Russia's deputy foreign minister said biological threats should be countered militarily if diplomatic instruments are useless
The Russian Foreign Ministry's office Valery Sharifulin/TASS
The Russian Foreign Ministry's office
© Valery Sharifulin/TASS

MOSCOW, June 26. /TASS/. The Russian Foreign Ministry is drafting a set of protocols to make the work of biological labs in neighboring countries more transparent, Russian Deputy Foreign Minister Sergei Ryabkov said on Wednesday.

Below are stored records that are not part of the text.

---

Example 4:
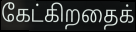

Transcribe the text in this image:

கேட்கிறதைக்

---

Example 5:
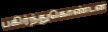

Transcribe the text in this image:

பகிர்ந்துகொண்டன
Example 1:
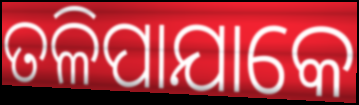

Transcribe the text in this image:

ତଳିପାଯାକେ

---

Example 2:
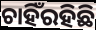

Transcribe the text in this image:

ଚାହିଁରହିଛି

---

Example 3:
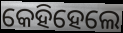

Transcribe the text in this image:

କେହିହେଲେ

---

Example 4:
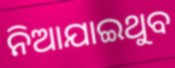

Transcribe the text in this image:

ନିଆଯାଇଥୁବ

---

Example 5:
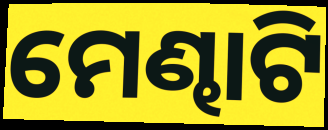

"We are working on an agreement, on protocols with our neighbors giving us a chance to achieve greater transparency, to look inside those labs that are being financed partly by the Pentagon," he said in the Sunday Evening with Vladimir Solovyev program on Rossiya-1 TV channel.

"If some unexplainable problems emerge, like, for example, an outbreak of hemorrhagic fever in Russian children who spent their vacation in Georgia last summer, we need to take a closer look. Tampering with the genome of this viral agent raises certain questions, at the very least," the diplomat added.

Ryabkov said the Russian Foreign Ministry does not rule out the anthropogenic factor in recent outbreaks of several viral diseases, such as the Zika virus and the Ebola fever.

He added that such threats should be countered militarily if diplomatic instruments prove to be useless.

"Before using this method of last resort, other solutions must be ruled out," he said, adding that Russia’s military doctrine authorizes the use of nuclear weapons "in case of aggression against Russia, committed with the use of nuclear weapons or other weapons of mass destruction." "Biological weapons are recognized as such," he added.

Russia has repeatedly expressed its concern over the work of the Georgia-based Richard Lugar Center for Public Health Research. Opened near Tbilisi’s international airport in 2011 under a US governmental program, the center specializes in the study of biological threats. Georgia’s former State Security Minister Igor Giorgadze told reporters in late 2018 that he had evidence confirming that the lab was carrying out dangerous experiments and called on US President Donald Trump to investigate its activities. Giorgadze claimed that US military and private contractors could be engaged in secret experiments on humans there. Georgia dismissed these allegations as absurd while Moscow said it would request the lab-related documents from the United States.